OntoSecU: An ontology‑based framework for proactive vulnerability management in Ecuadorian universities through semantic integration of Nmap, Nessus, and Shodan
DOI:
https://doi.org/10.64747/hcg93557Keywords:
higher‑education cybersecurity, vulnerability management, semantic web, ontologies, risk prioritizationAbstract
The objective of the article is to present OntoSecU: An ontological framework that semantically integrates findings from Nmap, Nessus, and Shodan with standardized catalogs (CVE, CWE, CPE, NVD) and the CISA KEV list, to prioritize the remediation of vulnerabilities in an explainable manner within an Ecuadorian higher education institution. This article directly derives from the master's thesis of Eng. Bolívar Ramos and presents as novel contributions: (a) an updated synthesis of the state of the art on ontologies in cybersecurity; (b) clear formalization of prioritization rules with operational examples; (c) an expanded comparative discussion with recent literature; and (d) specific projections for the Ecuadorian university context. Methods: an applied design combined ontology engineering (OWL, SHACL, SPARQL), data-normalization pipelines, and rule-based prioritization. The empirical assessment corresponds exclusively to a validation of acceptability and explainability via a Likert-type questionnaire applied to an institutional expert panel (n=5), without operational impact metrics.
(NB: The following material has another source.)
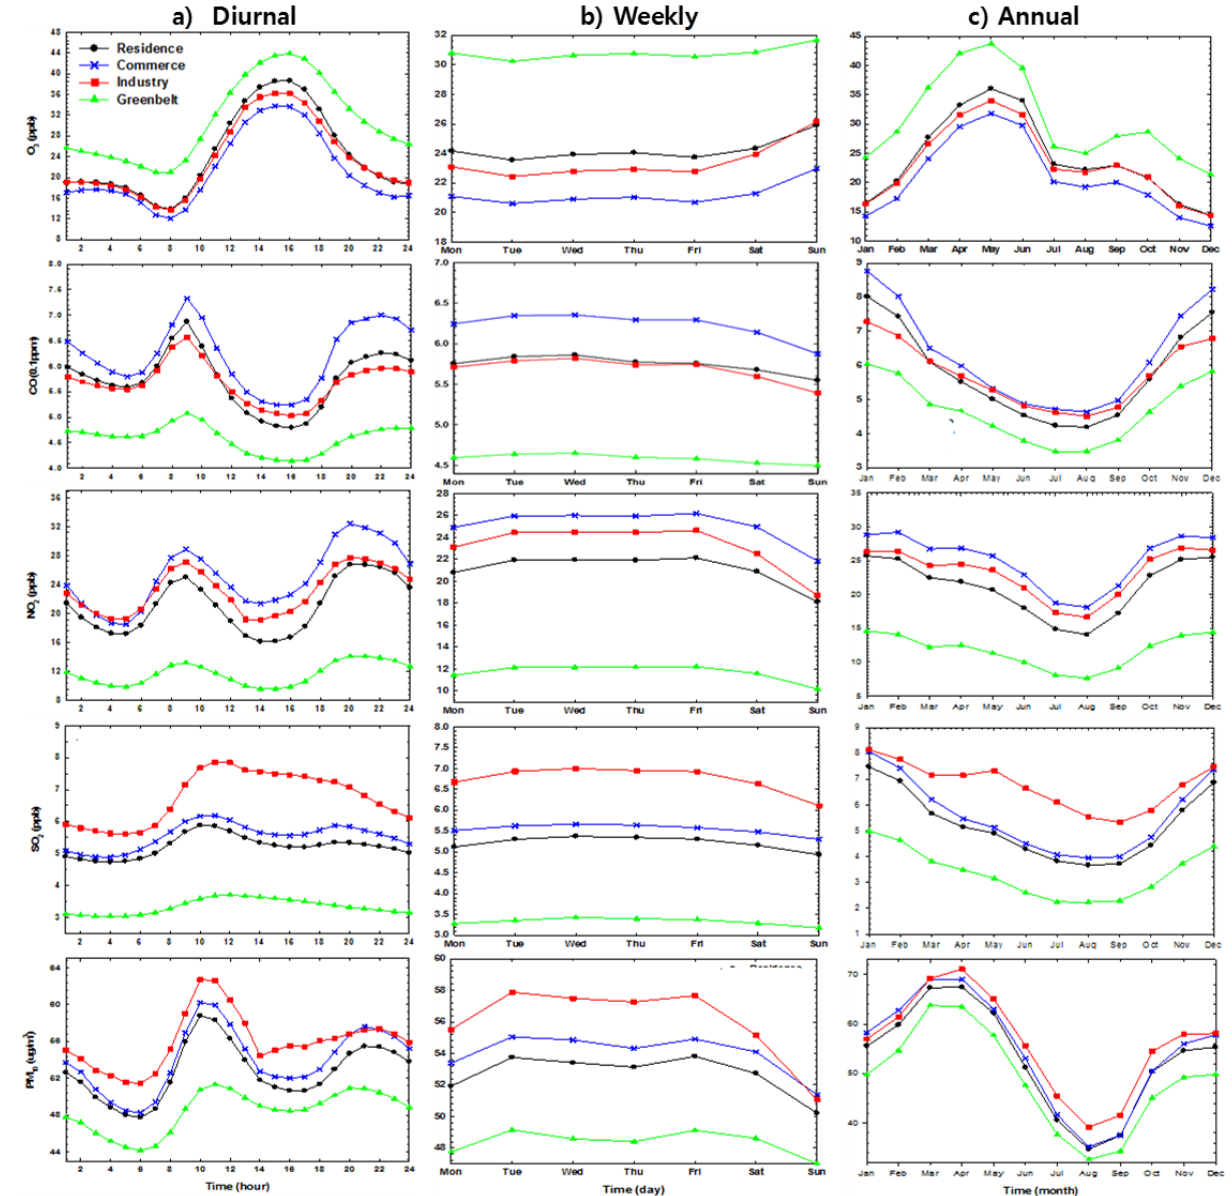
Figure 6. The (a) diurnal, (b) weekly, and (c) annual variations in a 0.25 ◦ × 0.25 ◦ grid of the O 3 (ppb), CO (0.1ppm), NO (ppb), SO 2 , (ppb) and PM 10 (µgm − 3 ) observations over South Korea during 2002–2013 under the MEK four land-use types as follows: residence (black circle), commerce (blue cross), industry (red square) and greenbelt (green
Results: all ten items achieved specific acceptance percentages at the highest agreement level (Likert=5): Item 1 (80%), Item 2 (100%), Item 3 (80%), Item 4 (100%), Item 5 (80%), Item 6 (100%), Item 7 (80%), Item 8 (100%), Item 9 (80%), Item 10 (100%). The median was Me=5 for all items, indicating expert acceptance in constructs such as usefulness, explainability, centralized visibility, semantic integration, rule-engine suitability, and dashboard usability. This level of evidence corresponds to prototype acceptance/explainability validation, not to operational impact assessment. Conclusions: OntoSecU shows conceptual feasibility and perceived utility for the Ecuadorian university context, offering shared semantics, validations, and reproducible queries that enable traceability and auditability. A longitudinal phase with real telemetry is proposed to quantify operational impact and consolidate data-and-rules governance.